Five minutes later Aubrey was standing in front of my desk, telling me everything that the eyebrow woman had told her. “It appears we have a few loose ends to tie around the Reverend Bandicoot’s neck,” she said.
Friday, May 26
Aubrey drove. The insurance company had replaced the windows in her old Escort two days after they were smashed, but there were still tiny shards of glass everywhere in the car. So all the way to Hannawa Falls, I sat in the back fishing out the glass between the seats, and Eric sat in front fishing them off the dashboard. It became a game, like seeing how many out-of-state license plates you can spot.

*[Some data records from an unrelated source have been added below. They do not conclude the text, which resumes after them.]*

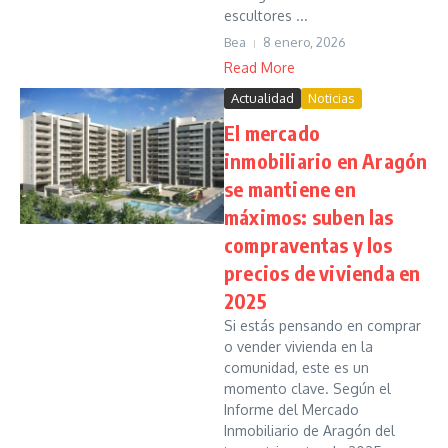
escultores ...
Bea
8 enero, 2026
Read More
Actualidad
Noticias
El mercado
inmobiliario en Aragón
se mantiene en
máximos: suben las
compraventas y los
precios de vivienda en
2025
Si estás pensando en comprar
o vender vivienda en la
comunidad, este es un
momento clave. Según el
Informe del Mercado
Inmobiliario de Aragón del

Hannawa Falls is a tidy blue-collar suburb just east of the city. It’s where many of the area’s autoworkers settled in the Fifties and Sixties. The endless acres of Cape Cods and ranches had been paid for with years of sacrifice. The owners of those tiny palaces were not about to allow the teeniest bit of sloth, by themselves or their neighbors, to eat into their hard-won equity. Every lawn was mowed. Every shrub was trimmed. We wound our way through a series of concrete streets named after deciduous trees until we arrived on the cul-de-sac where Tim Bandicoot lived. We parked and waited.
At six-fifteen, the garage door went up and a dark green minivan backed out. Four heads were visible through the windows: Tim Bandicoot, his wife, Annie, and their two sons. Aubrey waited until they reached the end of the street and then followed. We wound back through the deciduous tree streets pretty much as we’d come in, until we reached East Tuckman, the wide, four-lane street that runs through the suburb like a barbecue spit. The Bandicoots turned left and drove to Eastfield Centre, the gargantuan shopping strip that has sucked most of the retail out of downtown Hannawa.
They pulled into Arby’s. We parked across the street at a Burger King. They went inside to eat. Aubrey sent Eric inside for carryout. It took the Bandicoots forty minutes to eat. Then they drove to the book store next to the mall. “How boring is this,” Aubrey moaned as we parked five rows behind them. “Friday night at Borders.”